Und Mareile? Sie ist die Erste nicht, und ihr beruflicher Erfolg wird sie die Schmerzen der Trennung leichter ertragen lassen. Ihretwegen allerdings mag Eduard Graf Keyserling ihre Geschichte und die des Grafen Günther nicht haben erzählen wollen - das wäre dann eher die Sache von Theodor Fontane gewesen, dessen Effi Briest am Ende unter den Platanen im heimatlichen Garten von Hohen-Cremmen früh schon ihre letzte Ruhe findet. Gegen sie jedoch ist dann dieser Günther eher "eine Null", wie Fontane das wohl genannt hätte, allerdings eine brutale: "Man muss doch wissen, was man ist. Irgendwelche Schlossideen sind Ihnen angeflogen", erläutert er der Geliebten, "Sie sind nun mal keine weiße, tugendhafte Frau. Sie sind Mareile, Sie zahlen bar. Aber plötzlich wollen Sie so'n Gemisch von Mareile und Fürstin Elise. Das ist unmoralisch. Wollen Sie was von mir? Gut - ich tu alles." "Verderben Sie mir meine Liebe nicht", wird Mareile darauf erwidern, als sie den Widerstand dagegen spürt, nur eine "Vorübung des Herzens" gewesen zu sein.

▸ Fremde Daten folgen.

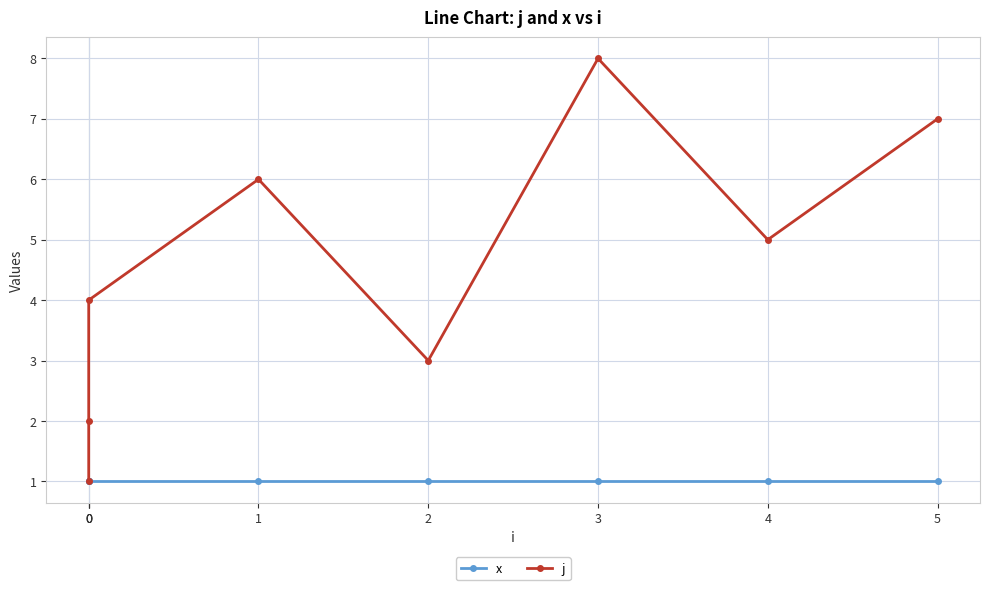

What is the value of the j point at the 3rd from the left?

1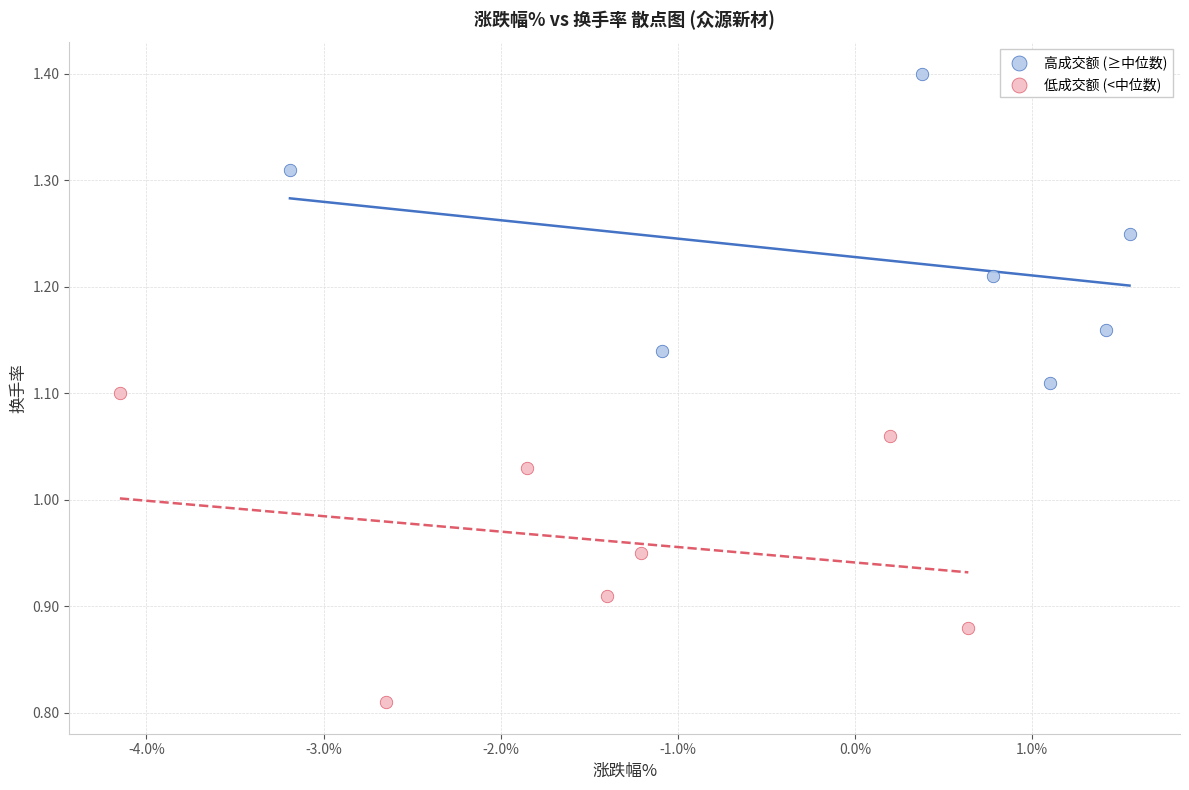

What are all the series names shown in the legend?

高成交额 (≥中位数), 低成交额 (<中位数)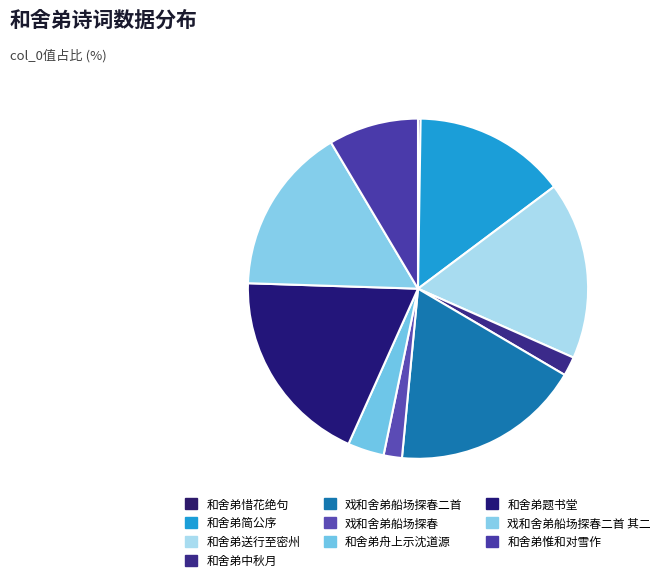

Count the number of slices in the pie.

10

Bloß mag ebendas, dieses wahrscheinlichere Ende von dergleichen Episoden, den unverehelicht gebliebenen Keyserling als eine ihm naheliegendere Lösung berührt haben, ihn, der von einer tödlichen venerischen Krankheit befallen war und die letzten Tage seines Lebens erblindet und als Kranker verbracht hat. Es ist ein solcher Hauch der Tragödie, der über dieser ganzen, scheinbar so leichten und doch gewichtigen, bewegenden Schlossgeschichte liegt. "Du Armer", hätte wohl Mareile auch zu ihm, dem Grafen Keyserling, gesagt. Warum? "Weil ich arbeiten muss", ist ihre Antwort. Und auf ein zweites Warum: "Um Geld zu haben." Denn sie kehrt allein in ihr Künstlerleben zurück. Der schmale Roman ist unlängst in einer Neuausgabe mit einem das Wurzelwerk des Buches bloßlegenden, verständnisvollen Nachwort von Uwe Timm erschienen.

GERHARD SCHULZ

Eduard von Keyserling: "Beate und Mareile". Nachwort von Uwe Timm. Manesse Verlag, München, Zürich 2013. 222 S., geb., 19,95 [Euro].